Leaders can see risk signals months earlier.
From Lagging Indicators to Early Signals
Historically, health systems have relied on surveys, exit interviews, and lagging HR metrics to understand clinician turnover. The problem is timing. By the time strain or burnout appears in a survey or a resignation notice arrives, the damage is already done.
Today, leaders evaluate workforce stability through a number of established processes, such as:
-
Annual or semi-annual clinician engagement surveys
-
Exit interviews conducted after a clinician has already decided to leave
-
Quarterly HR or workforce analytics reviews, tracking historical turnover rates
-
Medical staff leadership discussions about recruitment gaps or morale concerns
-
Service line reviews where declining productivity or coverage gaps start to appear
These processes are valuable, but they all share a common limitation: they primarily capture problems after they have already developed. With CRI, actionable insights can come much earlier.
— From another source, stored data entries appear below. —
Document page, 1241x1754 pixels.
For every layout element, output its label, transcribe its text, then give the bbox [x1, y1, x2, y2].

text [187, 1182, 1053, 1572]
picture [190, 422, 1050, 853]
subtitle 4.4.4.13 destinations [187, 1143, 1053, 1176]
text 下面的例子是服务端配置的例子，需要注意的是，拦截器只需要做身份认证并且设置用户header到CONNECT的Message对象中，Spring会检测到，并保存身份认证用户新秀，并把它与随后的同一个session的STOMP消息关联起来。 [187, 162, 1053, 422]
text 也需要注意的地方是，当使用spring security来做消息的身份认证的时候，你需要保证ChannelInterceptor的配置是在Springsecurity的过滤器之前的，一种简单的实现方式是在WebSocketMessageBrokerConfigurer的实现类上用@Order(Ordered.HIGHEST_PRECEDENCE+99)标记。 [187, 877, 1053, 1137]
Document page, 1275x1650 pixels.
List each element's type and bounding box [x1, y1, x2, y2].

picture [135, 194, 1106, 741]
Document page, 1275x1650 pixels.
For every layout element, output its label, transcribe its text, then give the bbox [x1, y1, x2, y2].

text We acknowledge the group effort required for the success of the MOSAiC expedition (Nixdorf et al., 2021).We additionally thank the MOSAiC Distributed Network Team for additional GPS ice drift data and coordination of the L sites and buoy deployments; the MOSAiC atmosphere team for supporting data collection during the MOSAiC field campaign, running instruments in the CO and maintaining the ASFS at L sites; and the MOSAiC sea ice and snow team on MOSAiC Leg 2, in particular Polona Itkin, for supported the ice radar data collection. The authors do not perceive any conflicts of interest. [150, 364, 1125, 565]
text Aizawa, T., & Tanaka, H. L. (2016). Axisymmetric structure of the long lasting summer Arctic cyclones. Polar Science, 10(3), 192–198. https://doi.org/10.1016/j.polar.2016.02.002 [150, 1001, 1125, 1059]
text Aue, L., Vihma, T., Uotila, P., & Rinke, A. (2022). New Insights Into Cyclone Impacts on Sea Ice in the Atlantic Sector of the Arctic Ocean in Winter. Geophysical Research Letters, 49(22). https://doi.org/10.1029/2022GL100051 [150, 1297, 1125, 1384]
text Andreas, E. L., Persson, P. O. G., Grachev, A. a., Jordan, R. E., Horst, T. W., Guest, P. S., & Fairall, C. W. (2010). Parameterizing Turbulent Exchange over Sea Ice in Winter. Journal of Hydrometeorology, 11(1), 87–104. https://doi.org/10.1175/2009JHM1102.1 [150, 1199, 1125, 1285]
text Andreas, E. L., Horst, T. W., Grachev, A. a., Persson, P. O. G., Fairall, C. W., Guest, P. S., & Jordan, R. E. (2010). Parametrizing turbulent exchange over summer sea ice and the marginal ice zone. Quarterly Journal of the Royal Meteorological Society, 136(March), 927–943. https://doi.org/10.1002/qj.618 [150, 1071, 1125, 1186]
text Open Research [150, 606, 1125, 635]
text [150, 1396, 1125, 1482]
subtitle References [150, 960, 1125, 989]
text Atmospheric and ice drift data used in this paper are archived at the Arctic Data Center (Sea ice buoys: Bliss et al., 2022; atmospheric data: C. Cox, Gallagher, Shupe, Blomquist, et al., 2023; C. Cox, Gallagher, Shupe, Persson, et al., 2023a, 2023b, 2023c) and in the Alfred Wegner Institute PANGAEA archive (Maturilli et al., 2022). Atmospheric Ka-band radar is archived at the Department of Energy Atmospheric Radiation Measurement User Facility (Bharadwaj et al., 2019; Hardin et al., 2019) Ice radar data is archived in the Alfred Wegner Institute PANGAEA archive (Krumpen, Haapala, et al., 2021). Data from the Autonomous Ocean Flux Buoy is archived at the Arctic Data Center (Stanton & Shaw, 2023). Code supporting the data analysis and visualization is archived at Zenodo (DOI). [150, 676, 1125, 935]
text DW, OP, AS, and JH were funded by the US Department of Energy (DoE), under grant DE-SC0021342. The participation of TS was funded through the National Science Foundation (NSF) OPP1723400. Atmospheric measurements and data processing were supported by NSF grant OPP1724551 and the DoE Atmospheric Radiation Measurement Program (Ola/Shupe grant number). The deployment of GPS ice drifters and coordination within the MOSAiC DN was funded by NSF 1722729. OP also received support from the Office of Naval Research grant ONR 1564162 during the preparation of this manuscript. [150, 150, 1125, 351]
By analyzing hundreds of operational signals in EHR and HR data, the platform identifies:
-
Which clinicians may be at risk of leaving
-
The operational or systemic factors driving that risk
-
Recommended actions that can reduce it
During service line reviews or workforce planning meetings, for example, leaders can see which clinicians or teams may be trending toward risk months before a resignation occurs.
This intelligence is more than 70% accurate in predicting a resignation up to 12 months before it occurs. That early visibility allows leaders to intervene while solutions are still possible, protecting staffing stability, patient access, and operational performance.
A New Category Designed for Real-World Healthcare
Atalan is the first platform built specifically for CRI. The goal is not just to measure burnout or track turnover. The goal is to prevent unexpected clinician departures before they disrupt care, staffing stability, and financial performance.
But healthcare innovation only succeeds if it fits within the constraints leaders face every day.
That means:
-
Lighter IT lift
-
Enhance existing workflows
-
Actionable insight, not more data
When technology meets those criteria, it becomes something different.
Not another system.
Not another initiative.
But a practical tool that leaders can actually use to protect clinicians, stabilize teams, and safeguard patient care.
We show you the problem before it hits – and the solution to stop it.